◆ **Activity**:
Please write out the blog post on diversity in education word for word, from "Thursday, 22 August" up to and including "meaning . . .".

◆ **Text under study**:
<<<<
Thursday, 22 August 2013

Diversity in education, four very different children

One of the nice things about having four such different children is gaining a sense of perspective.  I often hear (or read) parents espousing one particular way of doing something as the best, or only, way.  As far as I can see, life is never that black and white - it is lived in the shades of grey in between.  I almost called this blog "parenting in shades of grey", but recently that would have taken on a whole new meaning . . .

At the start of August A (now 6) decided it was high time she learned to read.  She has known most of the letter names and their "typical" sounds for a while, but the task of putting that knowledge into practice seemed too hard (in her opinion).  A while ago I bought a set of synthetic phonics books (from the Book People) - Read Write Inc by Ruth Miskin.  A had been stuck on the first book of the first level, having shown a brief flare of interest when the parcel arrived, but not wanting to put any effort in.  Suddenly, on August 1st, she decided it was time . . . now here we are three weeks later and she has read twenty stories in level one, ten in level two, five in level three and the first of level four.

She learned the phonemes (sounds) by a lot of hard work, but the putting them together has come easily - once she was ready.  It would be really easy to extrapolate from this that - as a family - we use a synthetic phonics program and lots of practice.  But that's just how A has done it . . .

Go back ten years, to when L was learning, and you will find we did things differently.  Sort of.  We started with letter sounds workbooks, but nothing ever stuck, we tried phonics based reading books, but it was not working.  We tried "Peter and Jane" books - which use a whole word recognition system - but that got us nowhere.  We tried words stuck to things . . . that didn't work either.  I looked at reading schemes, phonics programmes, high frequency word lists, THRASS work, none of them seemed to have helped.  But in the end each of them did help - a little.  L is dyslexic, and he found matching the sounds to the letters hard work.  Some how - through years of picking away at it, he learned.  Each system added a tiny bit to his understanding, and eventually he managed to work it all out.  Now at 14 1/2 L likes to read national Geographic and Focus - he likes non-fiction, and cutting edge knowledge.
>>>>
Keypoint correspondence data
<<<<
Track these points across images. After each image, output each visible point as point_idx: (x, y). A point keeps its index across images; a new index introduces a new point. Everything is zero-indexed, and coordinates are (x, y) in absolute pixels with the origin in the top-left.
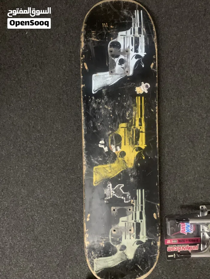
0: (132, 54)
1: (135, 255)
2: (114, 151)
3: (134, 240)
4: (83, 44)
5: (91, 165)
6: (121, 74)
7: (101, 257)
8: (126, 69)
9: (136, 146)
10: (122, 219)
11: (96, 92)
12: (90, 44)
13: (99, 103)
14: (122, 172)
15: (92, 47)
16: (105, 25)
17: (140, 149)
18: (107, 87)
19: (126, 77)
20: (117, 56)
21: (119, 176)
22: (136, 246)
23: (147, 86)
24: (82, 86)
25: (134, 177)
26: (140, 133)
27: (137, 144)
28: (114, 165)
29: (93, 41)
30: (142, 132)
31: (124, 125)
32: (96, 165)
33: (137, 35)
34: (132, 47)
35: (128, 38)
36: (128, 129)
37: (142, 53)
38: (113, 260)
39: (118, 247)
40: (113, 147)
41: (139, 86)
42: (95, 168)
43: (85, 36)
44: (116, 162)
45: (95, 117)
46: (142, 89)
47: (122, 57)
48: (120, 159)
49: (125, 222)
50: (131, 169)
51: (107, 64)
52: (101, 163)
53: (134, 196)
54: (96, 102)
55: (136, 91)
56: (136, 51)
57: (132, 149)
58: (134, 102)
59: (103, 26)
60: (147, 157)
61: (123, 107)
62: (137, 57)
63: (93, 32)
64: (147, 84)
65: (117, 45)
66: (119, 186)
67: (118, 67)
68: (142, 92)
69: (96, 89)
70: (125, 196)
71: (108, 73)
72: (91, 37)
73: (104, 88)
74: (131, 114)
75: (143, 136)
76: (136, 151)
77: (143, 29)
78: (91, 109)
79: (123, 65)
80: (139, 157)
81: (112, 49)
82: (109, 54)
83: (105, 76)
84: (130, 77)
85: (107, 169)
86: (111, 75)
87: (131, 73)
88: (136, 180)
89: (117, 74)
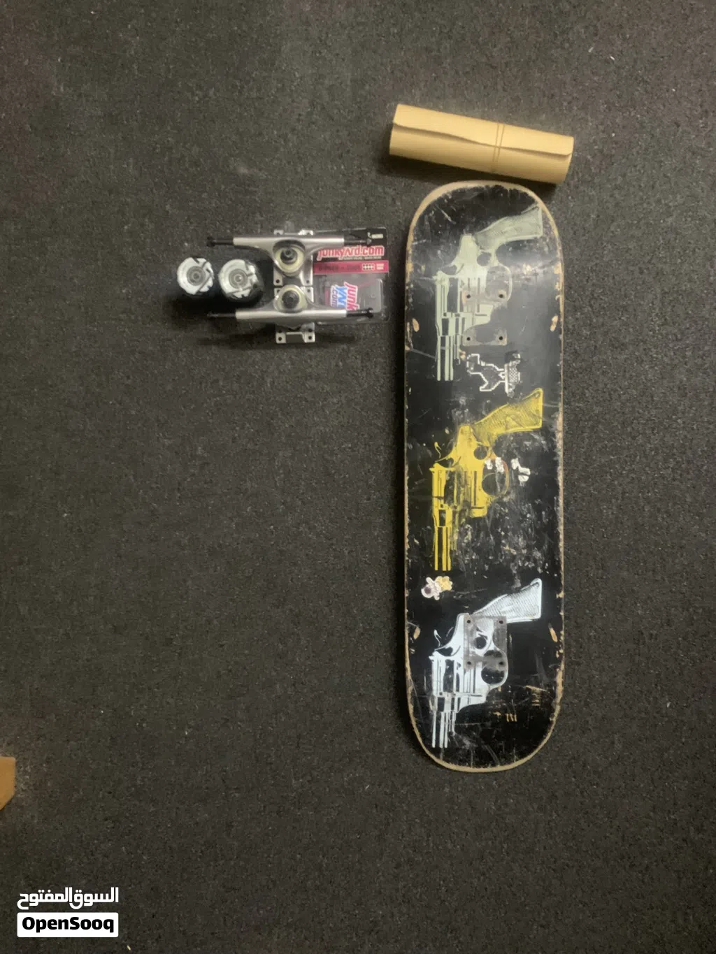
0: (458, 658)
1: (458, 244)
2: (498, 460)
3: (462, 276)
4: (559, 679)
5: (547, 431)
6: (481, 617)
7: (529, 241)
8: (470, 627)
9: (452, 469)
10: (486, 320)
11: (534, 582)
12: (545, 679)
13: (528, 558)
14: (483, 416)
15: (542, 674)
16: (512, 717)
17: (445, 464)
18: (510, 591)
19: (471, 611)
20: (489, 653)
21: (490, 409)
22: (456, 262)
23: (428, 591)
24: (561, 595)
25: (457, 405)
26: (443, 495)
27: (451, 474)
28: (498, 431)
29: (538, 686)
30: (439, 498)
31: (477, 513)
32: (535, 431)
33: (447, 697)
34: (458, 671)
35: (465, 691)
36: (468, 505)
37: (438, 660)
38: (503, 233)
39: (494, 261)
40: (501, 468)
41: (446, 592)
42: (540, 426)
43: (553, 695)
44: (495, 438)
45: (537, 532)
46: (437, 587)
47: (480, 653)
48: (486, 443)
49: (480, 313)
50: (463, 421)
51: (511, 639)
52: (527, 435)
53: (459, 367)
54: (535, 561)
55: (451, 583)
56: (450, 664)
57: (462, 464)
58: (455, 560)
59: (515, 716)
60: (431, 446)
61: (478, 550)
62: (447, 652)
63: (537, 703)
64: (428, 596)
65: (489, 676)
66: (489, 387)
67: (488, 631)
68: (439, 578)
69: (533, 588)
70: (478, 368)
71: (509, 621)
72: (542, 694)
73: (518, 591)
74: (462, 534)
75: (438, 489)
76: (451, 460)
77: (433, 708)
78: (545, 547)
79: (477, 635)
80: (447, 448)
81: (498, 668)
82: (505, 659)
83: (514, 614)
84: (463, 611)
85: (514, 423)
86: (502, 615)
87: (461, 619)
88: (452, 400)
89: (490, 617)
>>>>
<<<<
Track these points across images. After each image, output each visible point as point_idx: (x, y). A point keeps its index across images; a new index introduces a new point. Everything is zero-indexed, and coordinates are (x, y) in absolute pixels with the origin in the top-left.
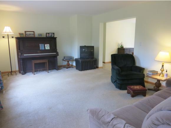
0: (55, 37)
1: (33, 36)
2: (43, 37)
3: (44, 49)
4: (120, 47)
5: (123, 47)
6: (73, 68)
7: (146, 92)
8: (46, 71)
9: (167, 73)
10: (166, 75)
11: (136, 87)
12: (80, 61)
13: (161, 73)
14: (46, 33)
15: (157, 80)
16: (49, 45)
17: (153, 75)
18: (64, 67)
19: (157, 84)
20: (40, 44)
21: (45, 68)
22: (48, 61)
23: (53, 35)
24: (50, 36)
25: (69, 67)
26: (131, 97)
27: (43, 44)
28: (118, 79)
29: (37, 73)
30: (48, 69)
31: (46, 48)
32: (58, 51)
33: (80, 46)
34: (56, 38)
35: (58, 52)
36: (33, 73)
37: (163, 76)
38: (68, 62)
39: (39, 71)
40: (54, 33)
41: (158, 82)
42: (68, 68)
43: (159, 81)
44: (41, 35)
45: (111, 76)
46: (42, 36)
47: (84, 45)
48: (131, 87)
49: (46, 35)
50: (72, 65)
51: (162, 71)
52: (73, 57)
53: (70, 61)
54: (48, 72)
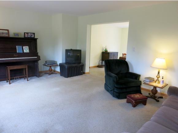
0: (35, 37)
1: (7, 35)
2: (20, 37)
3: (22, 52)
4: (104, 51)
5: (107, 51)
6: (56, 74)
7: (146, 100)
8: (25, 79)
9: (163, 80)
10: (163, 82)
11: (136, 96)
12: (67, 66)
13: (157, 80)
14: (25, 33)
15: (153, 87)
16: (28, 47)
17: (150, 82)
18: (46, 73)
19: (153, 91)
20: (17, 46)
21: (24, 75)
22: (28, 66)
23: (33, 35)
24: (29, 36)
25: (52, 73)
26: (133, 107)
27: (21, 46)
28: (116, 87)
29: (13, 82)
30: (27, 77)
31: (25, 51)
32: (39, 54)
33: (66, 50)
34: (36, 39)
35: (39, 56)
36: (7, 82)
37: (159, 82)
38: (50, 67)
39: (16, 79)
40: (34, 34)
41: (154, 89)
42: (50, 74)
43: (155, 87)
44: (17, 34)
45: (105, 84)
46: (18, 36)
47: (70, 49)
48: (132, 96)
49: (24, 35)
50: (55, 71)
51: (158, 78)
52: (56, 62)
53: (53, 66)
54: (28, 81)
>>>>
<<<<
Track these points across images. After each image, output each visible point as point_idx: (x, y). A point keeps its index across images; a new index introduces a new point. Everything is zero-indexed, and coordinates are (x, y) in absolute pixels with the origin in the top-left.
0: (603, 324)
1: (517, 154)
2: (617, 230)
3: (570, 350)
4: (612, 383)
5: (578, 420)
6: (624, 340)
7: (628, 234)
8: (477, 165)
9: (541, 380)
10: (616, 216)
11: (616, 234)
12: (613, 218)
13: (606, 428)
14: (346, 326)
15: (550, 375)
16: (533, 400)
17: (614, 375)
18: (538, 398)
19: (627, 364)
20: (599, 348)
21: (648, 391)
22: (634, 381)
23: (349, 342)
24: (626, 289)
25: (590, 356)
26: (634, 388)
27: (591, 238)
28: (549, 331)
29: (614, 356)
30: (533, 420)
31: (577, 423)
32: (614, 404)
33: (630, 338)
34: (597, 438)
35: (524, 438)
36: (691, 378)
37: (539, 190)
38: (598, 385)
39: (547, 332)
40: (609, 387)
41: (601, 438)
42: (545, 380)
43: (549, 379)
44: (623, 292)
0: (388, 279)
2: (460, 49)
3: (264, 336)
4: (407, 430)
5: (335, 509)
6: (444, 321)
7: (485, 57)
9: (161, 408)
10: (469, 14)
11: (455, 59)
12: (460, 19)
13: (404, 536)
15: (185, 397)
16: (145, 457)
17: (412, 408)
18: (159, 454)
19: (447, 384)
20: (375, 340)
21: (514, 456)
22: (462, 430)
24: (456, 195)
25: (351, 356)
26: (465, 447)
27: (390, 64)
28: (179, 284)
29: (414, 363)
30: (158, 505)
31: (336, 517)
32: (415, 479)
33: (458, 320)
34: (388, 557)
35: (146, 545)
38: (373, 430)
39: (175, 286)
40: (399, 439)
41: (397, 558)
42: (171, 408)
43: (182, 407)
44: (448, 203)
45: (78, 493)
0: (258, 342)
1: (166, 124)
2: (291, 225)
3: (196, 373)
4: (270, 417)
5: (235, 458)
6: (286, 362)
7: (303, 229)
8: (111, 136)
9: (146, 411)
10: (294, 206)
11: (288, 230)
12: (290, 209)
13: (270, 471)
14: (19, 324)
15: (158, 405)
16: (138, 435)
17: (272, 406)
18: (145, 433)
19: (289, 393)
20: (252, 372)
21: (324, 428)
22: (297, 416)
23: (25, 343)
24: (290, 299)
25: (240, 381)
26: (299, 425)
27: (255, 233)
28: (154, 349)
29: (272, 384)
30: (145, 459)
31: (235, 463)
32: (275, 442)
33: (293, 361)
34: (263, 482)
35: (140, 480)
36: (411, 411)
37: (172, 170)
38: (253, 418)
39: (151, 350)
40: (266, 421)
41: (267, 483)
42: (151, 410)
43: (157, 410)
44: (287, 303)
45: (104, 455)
>>>>
◆ **Reply**:
Thursday, 22 August 2013

Diversity in education, four very different children

One of the nice things about having four such different children is gaining a sense of perspective.  I often hear (or read) parents espousing one particular way of doing something as the best, or only, way.  As far as I can see, life is never that black and white - it is lived in the shades of grey in between.  I almost called this blog "parenting in shades of grey", but recently that would have taken on a whole new meaning . . .